Saved data entries
···

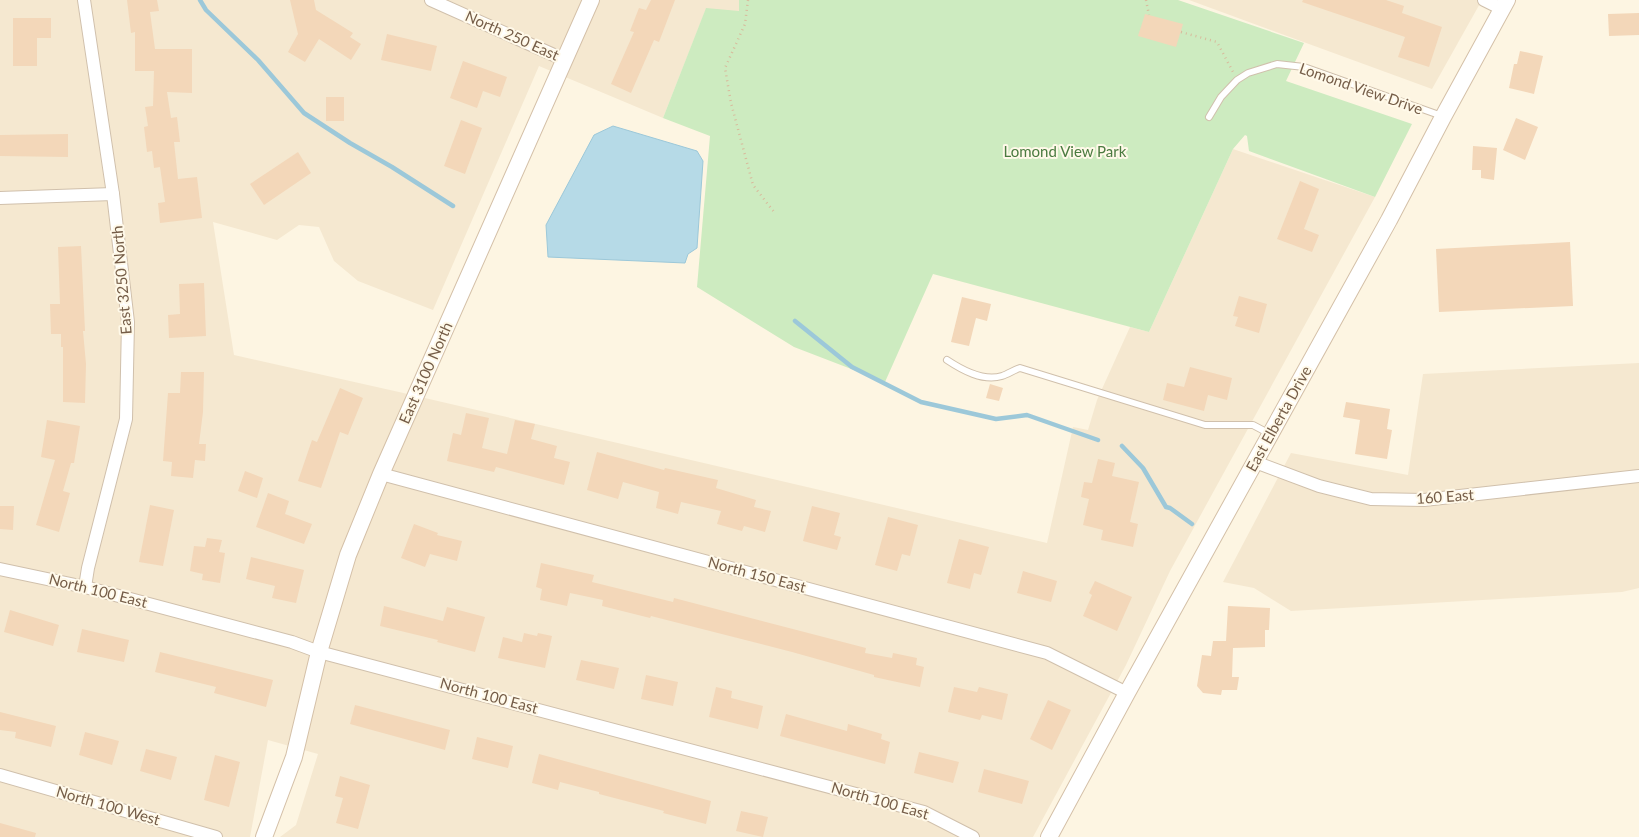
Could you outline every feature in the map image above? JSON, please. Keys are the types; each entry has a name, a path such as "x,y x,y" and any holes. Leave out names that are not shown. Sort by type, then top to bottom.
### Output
{"main road":[{"name":"East 3100 North","path":"264,837 294,757 319,652 348,555 381,474 591,0"},
{"name":"East Elberta Drive","path":"1049,837 1127,692 1389,220 1505,5"}],"street":[{"name":"East 3250 North","path":"84,0 113,194 128,322 126,419 88,568 85,587"},
{"name":"North 250 East","path":"432,0 565,60"},
{"path":"1484,0 1505,5"},
{"path":"0,198 113,194"},
{"name":"160 East","path":"1255,462 1319,486 1372,499 1424,500 1639,476"},
{"name":"North 150 East","path":"381,474 1046,653 1127,692"},
{"name":"North 100 East","path":"0,569 85,587 297,643 319,652 924,812 973,837"},
{"name":"North 100 West","path":"0,775 216,837"}],"lane":[{"name":"Lomond View Drive","path":"1209,116 1221,97 1237,80 1248,73 1277,64 1304,67 1443,117"},
{"path":"947,360 961,370 983,376 1000,376 1020,368 1205,425 1253,425 1270,434"}],"path":[{"path":"748,0 745,24 725,68 731,103 753,185 774,212"},
{"path":"1146,0 1149,15"},
{"path":"1181,32 1217,42 1237,80"}],"shaded area":[{"path":"0,0 741,0 741,12 706,9 663,118 539,66 433,310 358,281 334,261 319,227 299,225 277,240 213,222 234,355 1047,543 1073,427 1088,430 1097,400 1130,327 1149,332 1233,149 1375,197 1170,571 1126,665 1033,837 280,837 296,825 318,754 268,740 250,837 0,837"},
{"path":"1189,0 1482,0 1432,89"},
{"path":"1639,363 1639,588 1622,592 1291,611 1254,588 1223,582 1291,453 1408,475 1423,374"}],"green space":[{"name":"Lomond View Park","path":"739,0 1178,0 1304,43 1286,81 1412,124 1375,197 1249,151 1247,136 1245,135 1233,149 1149,332 933,274 885,382 794,347 697,287 710,136 663,118 706,8 739,11"}],"water":[{"path":"613,126 697,151 703,161 697,248 688,254 685,263 548,257 546,225 594,135"}],"building":[{"path":"127,0 157,0 159,11 150,12 155,49 192,49 192,93 167,92 171,118 177,117 180,142 174,142 178,179 197,177 202,218 160,223 158,203 165,202 160,167 154,168 152,151 147,152 144,127 148,126 145,107 153,106 154,71 135,71 135,32 131,33"},
{"path":"290,0 314,0 316,10 353,33 350,37 361,44 351,60 319,39 305,62 288,52 298,34"},
{"path":"651,0 675,0 659,42 654,40 631,93 611,84 634,32 630,31 639,8 646,10"},
{"path":"1303,0 1386,0 1404,6 1402,13 1442,27 1429,67 1398,57 1405,37 1302,2"},
{"path":"1639,13 1639,35 1609,36 1608,14"},
{"path":"1145,14 1183,24 1176,47 1138,36"},
{"path":"13,18 51,18 51,38 37,38 37,66 13,66"},
{"path":"387,34 437,46 431,71 381,60"},
{"path":"1520,51 1543,56 1534,94 1509,88 1514,64 1517,64"},
{"path":"463,61 507,77 500,97 483,91 477,108 450,98"},
{"path":"326,97 344,97 344,121 326,121"},
{"path":"1516,118 1538,127 1525,160 1503,150"},
{"path":"461,120 482,128 465,174 444,166"},
{"path":"68,134 68,157 0,156 0,135"},
{"path":"1473,146 1497,148 1494,180 1481,178 1481,170 1472,170"},
{"path":"298,152 311,173 264,205 250,184"},
{"path":"1300,181 1319,189 1304,229 1319,235 1312,252 1277,239"},
{"path":"1570,242 1573,306 1439,312 1436,249"},
{"path":"81,246 85,331 83,331 86,364 85,403 63,402 63,347 61,347 61,334 51,334 50,304 60,304 58,247"},
{"path":"204,283 206,336 169,338 168,315 180,314 179,284"},
{"path":"1239,296 1267,304 1259,333 1235,326 1238,317 1233,316"},
{"path":"962,297 991,304 987,321 976,318 969,346 951,342"},
{"path":"1190,367 1232,378 1227,400 1208,395 1204,411 1163,400 1167,383 1184,387"},
{"path":"181,372 204,372 203,412 199,444 206,444 205,461 195,460 193,478 171,476 172,462 163,461 168,393 180,393"},
{"path":"990,384 1003,388 999,401 986,398"},
{"path":"340,388 363,398 348,435 340,432 321,488 298,481 312,440 317,442"},
{"path":"1346,402 1390,409 1387,429 1392,430 1387,459 1355,454 1360,420 1343,417"},
{"path":"466,413 489,418 482,448 507,454 515,420 535,424 531,439 557,446 554,458 570,462 564,485 496,467 494,472 447,461 453,433 461,435"},
{"path":"47,420 80,426 74,463 71,463 63,491 70,493 59,532 36,525 55,460 41,457"},
{"path":"597,452 664,470 665,468 718,480 716,488 756,500 754,507 771,511 765,532 744,526 742,531 717,524 721,511 681,502 678,514 656,508 659,492 623,482 618,499 587,490"},
{"path":"1098,459 1115,463 1112,476 1139,482 1130,522 1138,524 1133,547 1101,540 1103,530 1083,525 1089,499 1081,497 1084,482 1092,483"},
{"path":"245,471 263,478 257,498 238,491"},
{"path":"268,493 289,501 285,514 312,524 304,544 256,527"},
{"path":"150,505 174,510 163,566 139,562"},
{"path":"0,506 14,506 13,530 0,529"},
{"path":"812,506 840,513 834,535 841,537 837,550 803,541"},
{"path":"888,517 918,525 910,556 902,554 897,571 875,565"},
{"path":"414,524 438,533 437,535 462,541 457,561 430,554 425,567 401,558"},
{"path":"207,538 222,540 219,552 225,553 220,583 202,580 203,574 190,571 194,546 205,547"},
{"path":"959,539 989,547 981,575 974,573 970,589 947,583"},
{"path":"251,557 304,570 296,603 272,598 275,586 246,579"},
{"path":"541,563 594,575 592,582 673,602 674,598 866,648 865,653 892,658 893,653 917,658 916,665 924,667 920,687 874,677 874,675 792,652 651,616 650,618 602,606 603,600 570,593 567,606 540,600 542,589 536,587"},
{"path":"1023,571 1057,581 1051,602 1017,593"},
{"path":"1095,581 1132,597 1117,631 1083,616 1092,595 1089,593"},
{"path":"384,606 443,621 447,607 485,617 475,652 437,642 438,640 380,626"},
{"path":"1228,606 1270,608 1269,630 1265,630 1265,647 1233,648 1232,677 1239,677 1237,690 1222,690 1221,695 1203,693 1197,686 1202,655 1211,656 1213,641 1226,641"},
{"path":"10,610 59,625 53,646 4,632"},
{"path":"82,629 129,640 124,662 77,652"},
{"path":"524,633 537,636 538,633 552,636 545,668 498,658 503,637 522,642"},
{"path":"160,652 273,680 266,707 214,693 216,687 155,672"},
{"path":"581,660 619,668 614,689 576,680"},
{"path":"646,675 678,682 673,706 641,699"},
{"path":"716,687 732,691 731,698 763,706 758,729 709,717"},
{"path":"954,687 977,692 979,687 1008,694 1002,720 982,715 980,720 948,712"},
{"path":"1048,700 1071,710 1052,750 1030,739"},
{"path":"355,705 450,730 445,750 350,724"},
{"path":"0,712 56,726 51,747 15,738 16,732 0,730"},
{"path":"786,714 847,731 848,724 882,734 881,739 890,742 885,764 780,736"},
{"path":"85,732 119,741 112,765 79,755"},
{"path":"477,737 513,746 508,768 472,759"},
{"path":"146,749 177,757 171,780 140,771"},
{"path":"919,752 959,762 953,783 914,773"},
{"path":"539,754 711,801 706,824 560,782 558,790 532,783"},
{"path":"215,755 240,762 229,807 204,800"},
{"path":"984,769 1029,781 1022,804 978,792"},
{"path":"340,776 370,785 358,829 336,823 343,798 335,796"},
{"path":"741,811 768,817 763,837 736,831"},
{"path":"0,823 36,833 35,837 0,837"}],"waterway":[{"path":"200,0 206,10 258,60 304,113 453,206"},
{"path":"795,321 852,367 921,402 996,419 1027,415 1098,440"},
{"path":"1122,446 1143,468 1166,507 1192,524"}]}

···

What you are asked to do:
Return, from the data, each line where the string "name" occurs.

Response to this task:
Could you outline every feature in the map image above? JSON, please. Keys are the types; each entry has a name, a path such as "x,y x,y" and any holes. Leave out names that are not shown. Sort by type, then top to bottom.
{"main road":[{"name":"East 3100 North","path":"264,837 294,757 319,652 348,555 381,474 591,0"},
{"name":"East Elberta Drive","path":"1049,837 1127,692 1389,220 1505,5"}],"street":[{"name":"East 3250 North","path":"84,0 113,194 128,322 126,419 88,568 85,587"},
{"name":"North 250 East","path":"432,0 565,60"},
{"name":"160 East","path":"1255,462 1319,486 1372,499 1424,500 1639,476"},
{"name":"North 150 East","path":"381,474 1046,653 1127,692"},
{"name":"North 100 East","path":"0,569 85,587 297,643 319,652 924,812 973,837"},
{"name":"North 100 West","path":"0,775 216,837"}],"lane":[{"name":"Lomond View Drive","path":"1209,116 1221,97 1237,80 1248,73 1277,64 1304,67 1443,117"},
{"path":"1639,363 1639,588 1622,592 1291,611 1254,588 1223,582 1291,453 1408,475 1423,374"}],"green space":[{"name":"Lomond View Park","path":"739,0 1178,0 1304,43 1286,81 1412,124 1375,197 1249,151 1247,136 1245,135 1233,149 1149,332 933,274 885,382 794,347 697,287 710,136 663,118 706,8 739,11"}],"water":[{"path":"613,126 697,151 703,161 697,248 688,254 685,263 548,257 546,225 594,135"}],"building":[{"path":"127,0 157,0 159,11 150,12 155,49 192,49 192,93 167,92 171,118 177,117 180,142 174,142 178,179 197,177 202,218 160,223 158,203 165,202 160,167 154,168 152,151 147,152 144,127 148,126 145,107 153,106 154,71 135,71 135,32 131,33"},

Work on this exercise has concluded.